What is expected:
Could you return every line of the records below that contains the word "center"?

Given records:
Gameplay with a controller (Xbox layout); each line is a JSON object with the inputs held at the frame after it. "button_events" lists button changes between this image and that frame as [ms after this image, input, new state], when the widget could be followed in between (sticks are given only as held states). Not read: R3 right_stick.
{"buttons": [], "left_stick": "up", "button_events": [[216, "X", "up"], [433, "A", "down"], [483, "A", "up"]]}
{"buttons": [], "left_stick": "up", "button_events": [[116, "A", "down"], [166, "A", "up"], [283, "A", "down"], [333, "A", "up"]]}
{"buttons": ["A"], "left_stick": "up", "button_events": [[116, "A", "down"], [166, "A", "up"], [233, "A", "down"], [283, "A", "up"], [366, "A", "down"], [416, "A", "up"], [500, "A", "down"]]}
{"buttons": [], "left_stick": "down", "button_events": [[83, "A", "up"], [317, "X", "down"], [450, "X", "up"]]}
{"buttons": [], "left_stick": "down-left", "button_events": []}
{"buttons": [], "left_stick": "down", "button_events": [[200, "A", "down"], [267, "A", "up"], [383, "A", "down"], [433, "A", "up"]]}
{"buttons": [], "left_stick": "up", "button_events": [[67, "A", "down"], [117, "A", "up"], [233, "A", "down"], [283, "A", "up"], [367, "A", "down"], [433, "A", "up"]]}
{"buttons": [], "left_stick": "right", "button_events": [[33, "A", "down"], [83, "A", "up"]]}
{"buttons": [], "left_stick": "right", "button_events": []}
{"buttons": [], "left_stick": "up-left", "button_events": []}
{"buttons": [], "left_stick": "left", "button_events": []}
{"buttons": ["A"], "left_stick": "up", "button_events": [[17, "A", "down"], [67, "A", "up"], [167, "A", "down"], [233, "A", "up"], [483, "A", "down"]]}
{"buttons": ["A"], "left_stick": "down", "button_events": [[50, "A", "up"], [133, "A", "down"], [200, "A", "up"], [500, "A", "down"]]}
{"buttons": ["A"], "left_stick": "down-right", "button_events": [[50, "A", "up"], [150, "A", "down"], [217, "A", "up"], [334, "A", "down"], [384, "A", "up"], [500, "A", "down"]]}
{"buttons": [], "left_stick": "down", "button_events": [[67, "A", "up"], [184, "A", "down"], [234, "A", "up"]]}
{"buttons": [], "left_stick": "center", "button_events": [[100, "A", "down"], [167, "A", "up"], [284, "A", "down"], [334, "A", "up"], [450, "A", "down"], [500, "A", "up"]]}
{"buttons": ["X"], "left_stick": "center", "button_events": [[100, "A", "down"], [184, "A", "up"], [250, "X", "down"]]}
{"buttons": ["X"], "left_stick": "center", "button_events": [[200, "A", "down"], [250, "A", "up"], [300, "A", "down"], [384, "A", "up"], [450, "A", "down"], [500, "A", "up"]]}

The answer:
{"buttons": [], "left_stick": "center", "button_events": [[100, "A", "down"], [167, "A", "up"], [284, "A", "down"], [334, "A", "up"], [450, "A", "down"], [500, "A", "up"]]}
{"buttons": ["X"], "left_stick": "center", "button_events": [[100, "A", "down"], [184, "A", "up"], [250, "X", "down"]]}
{"buttons": ["X"], "left_stick": "center", "button_events": [[200, "A", "down"], [250, "A", "up"], [300, "A", "down"], [384, "A", "up"], [450, "A", "down"], [500, "A", "up"]]}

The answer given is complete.